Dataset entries
▬▬▬▬▬▬▬▬▬▬

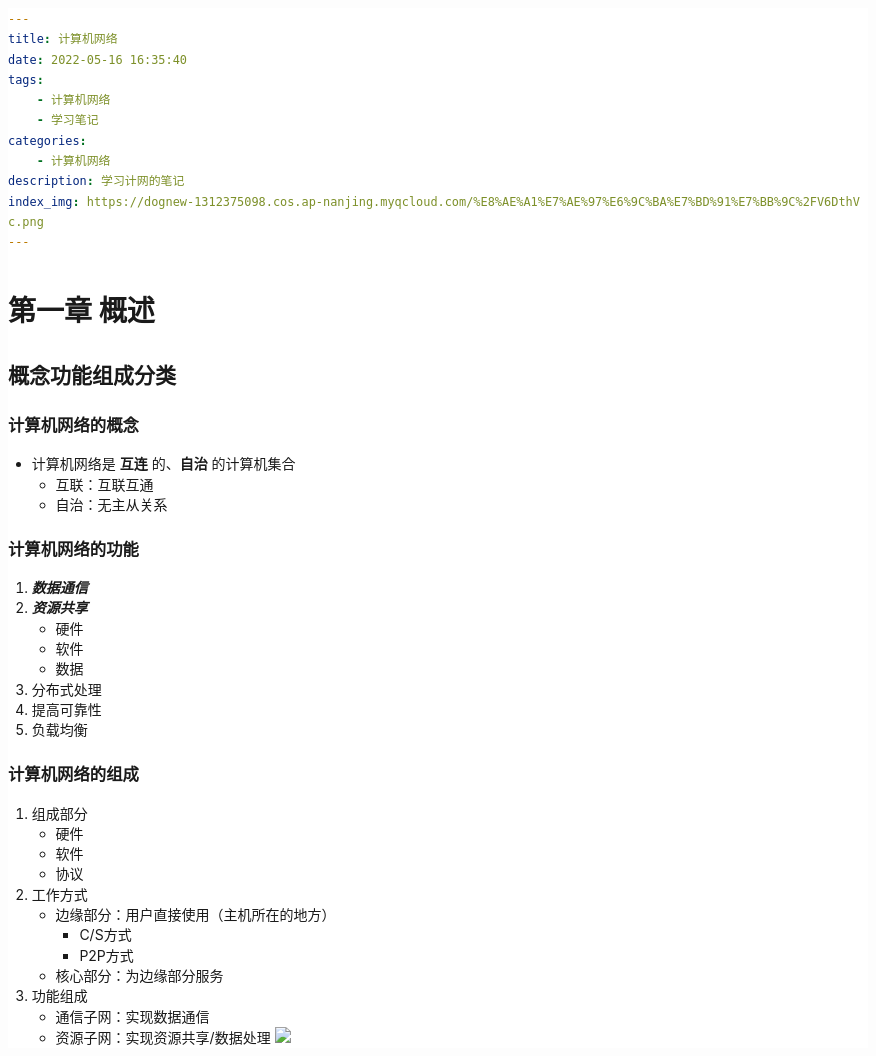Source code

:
 ```yaml
---
title: 计算机网络
date: 2022-05-16 16:35:40
tags:
    - 计算机网络
    - 学习笔记
categories: 
    - 计算机网络
description: 学习计网的笔记
index_img: https://dognew-1312375098.cos.ap-nanjing.myqcloud.com/%E8%AE%A1%E7%AE%97%E6%9C%BA%E7%BD%91%E7%BB%9C%2FV6DthVc.png
---
```

# 第一章 概述 

## 概念功能组成分类  

### 计算机网络的概念  
+ 计算机网络是 **互连** 的、**自治** 的计算机集合
  + 互联：互联互通
  + 自治：无主从关系   

### 计算机网络的功能
1. ***数据通信***
2. ***资源共享***
   + 硬件
   + 软件
   + 数据
3. 分布式处理
4. 提高可靠性
5. 负载均衡  

### 计算机网络的组成
1. 组成部分
    + 硬件
    + 软件
    + 协议
2. 工作方式
    + 边缘部分：用户直接使用（主机所在的地方）
      + C/S方式
      + P2P方式
    + 核心部分：为边缘部分服务
3. 功能组成
    + 通信子网：实现数据通信
    + 资源子网：实现资源共享/数据处理
    ![](https://dognew-1312375098.cos.ap-nanjing.myqcloud.com/%E8%AE%A1%E7%AE%97%E6%9C%BA%E7%BD%91%E7%BB%9C%2F32%20-%206q7hsnX.png)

▬▬▬▬▬▬▬▬▬▬

■ **EXERCISE DIRECTIONS**:
Which lines run from the one holding "### 计算机网络的概念" through the end of the data? Write them out exactly, ends included, and add nothing.

■ **EXERCISE RESULT**:
### 计算机网络的概念  
+ 计算机网络是 **互连** 的、**自治** 的计算机集合
  + 互联：互联互通
  + 自治：无主从关系   

### 计算机网络的功能
1. ***数据通信***
2. ***资源共享***
   + 硬件
   + 软件
   + 数据
3. 分布式处理
4. 提高可靠性
5. 负载均衡  

### 计算机网络的组成
1. 组成部分
    + 硬件
    + 软件
    + 协议
2. 工作方式
    + 边缘部分：用户直接使用（主机所在的地方）
      + C/S方式
      + P2P方式
    + 核心部分：为边缘部分服务
3. 功能组成
    + 通信子网：实现数据通信
    + 资源子网：实现资源共享/数据处理
    ![](https://dognew-1312375098.cos.ap-nanjing.myqcloud.com/%E8%AE%A1%E7%AE%97%E6%9C%BA%E7%BD%91%E7%BB%9C%2F32%20-%206q7hsnX.png)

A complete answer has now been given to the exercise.